Konzertbericht: Royal Republic, 25.11.2013, Garage Saarbrücken

Das macht Laune

Wer irgendwie was mit Alternative am Hut hat, war gestern hoffentlich in der Garage und hat sich das Konzert der Schweden Royal Republic angeschaut. Wenn nicht, dann hat er oder sie mindestens eines der besten Konzerte diesen Jahres im großen Saal verpasst, denn sowohl die Performance auf als auch vor der Bühne passte einfach.
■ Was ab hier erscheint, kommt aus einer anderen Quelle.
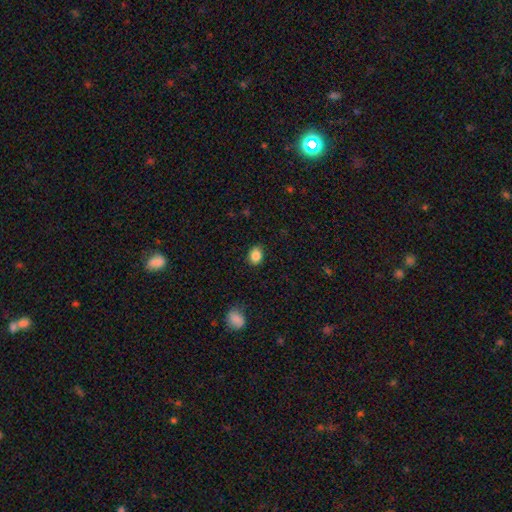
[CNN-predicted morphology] smooth 86%, star or artifact 10%, featured or disk 5%. Down the decision tree: how rounded — in between (55%); merging — none (85%).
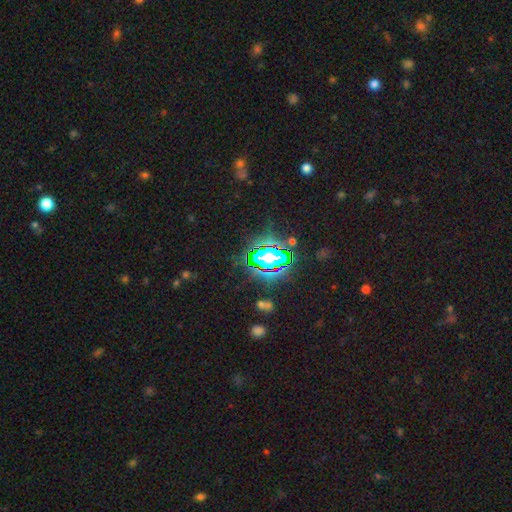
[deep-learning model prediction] star or artifact 77%, smooth 15%, featured or disk 9%.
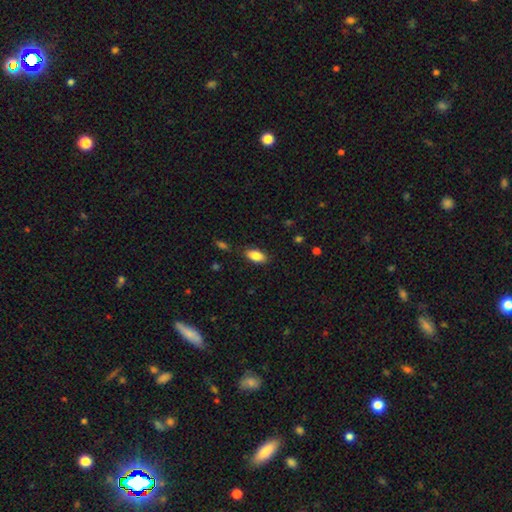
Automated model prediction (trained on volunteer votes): Morphology: type=smooth (87%); roundness=in between (90%); merging=none (84%).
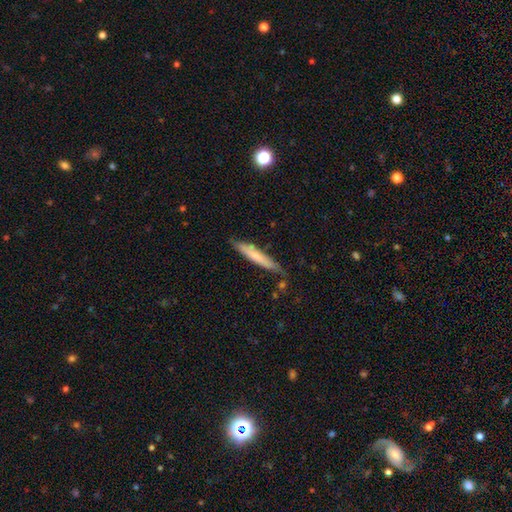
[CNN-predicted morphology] A smooth galaxy with no disk features (63%) that is cigar-shaped (92%). Merging: none (76%).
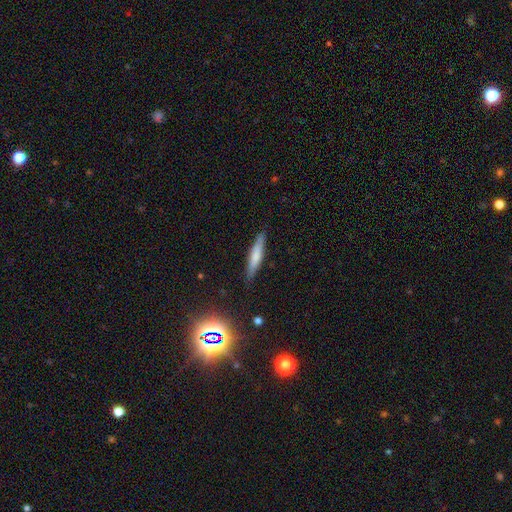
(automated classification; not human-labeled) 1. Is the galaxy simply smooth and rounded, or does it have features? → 66% smooth, 27% featured or disk, 7% star or artifact.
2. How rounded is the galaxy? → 89% cigar-shaped, 10% in between, 1% round.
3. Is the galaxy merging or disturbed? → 86% none, 10% minor disturbance, 2% major disturbance, 1% merger.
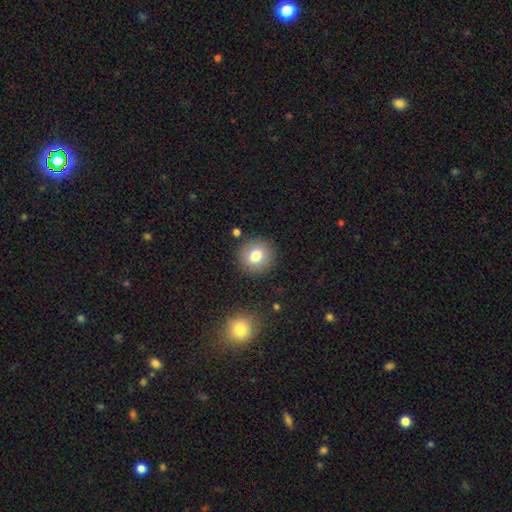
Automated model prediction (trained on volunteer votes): Morphology: type=smooth (79%); roundness=round (88%); merging=none (87%).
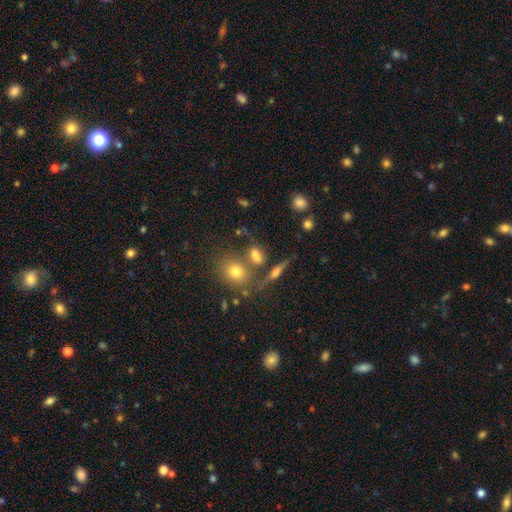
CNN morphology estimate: A smooth galaxy with no disk features (67%) that is in between round and cigar-shaped (57%).

Vote fractions:
- Smooth or featured? smooth: 67% / featured or disk: 18% / star or artifact: 15%
- How rounded? in between: 57% / round: 35% / cigar-shaped: 9%
- Merging? none: 54% / merger: 25% / minor disturbance: 14% / major disturbance: 7%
Bevor es richtig los ging, durften jedoch zunächst die Hamburger Pop-Punk Combo Montreal dem Publikum einheizen und das Trio machte seine Sache doch recht ordentlich. Über die Musik lässt sich freilich ein bisschen streiten, aber wer auf die Donots oder Itchy Poopzkid steht, dürfte ganz allgemein seinen Spaß an der Musik gehabt haben. Da das Publikum doch auch recht jung war – per Handzeichen während des Konzerts meldeten sich gut 3/4 bei der Frage, wer in den 90ern geboren wurde – war das wohl auch die perfekte Vorband für diesen Abend. Da konnten auch kleine technische Schwierigkeiten nichts an der guten Laune ändern, die im Raum herrschte, als der Support dann schließlich nach etwa einer Dreiviertelstunde die Bühne wieder verließ.

Als dann nach einer etwas längeren Umbaupause schließlich Royal Republic die Bühne betraten, war das Publikum sofort voll dabei. Jeder Song wurde lautstark gefeiert, mitgegrölt, mitgepogt und mitgestagedived. Solch eine gute Stimmung habe ich bisher selten im großen Saal der Garage miterlebt. Auch eventuelle Zweifel, ob dieser erneute Besuch auch nur annähernd an das Konzert im Kleinen Klub vor knapp drei Jahren herankommen würde, wurden schnell beseitigt, wobei die extrem intime Atmosphäre natürlich nicht wirklich aufkam. Sei’s drum, wäre es genau das gleiche Konzert gewesen, hätte man sich hinterher wohl noch gefragt, ob es sich gelohnt hat. Gestern konnte man diese Frage eigentlich nur mit einem eindeutigen, lauthalsen “Ja” beantworten. Doch nicht nur gute Musik macht das Quartett aus Schweden, sympathisch sind sie auf der Bühne auch noch, erzählen ein paar nette Anekdoten aus ihrer Bandgeschichte und freuen sich wirklich aufrichtig über den gespendeten Applaus. Was ich vor allem auch noch nie gesehen habe war, dass eine Band es dem Publikum gleichtut und beim mittlerweile verbreiteten auf-die-Knie-gehen auch mitmacht.

Alles in allem also mal wieder ein richtig starker Konzertabend in der Garage und jedem, der sie noch nicht live gesehen hat, kann ich wirklich nur wärmstens empfehlen, sich diese vier Schweden mal zu geben.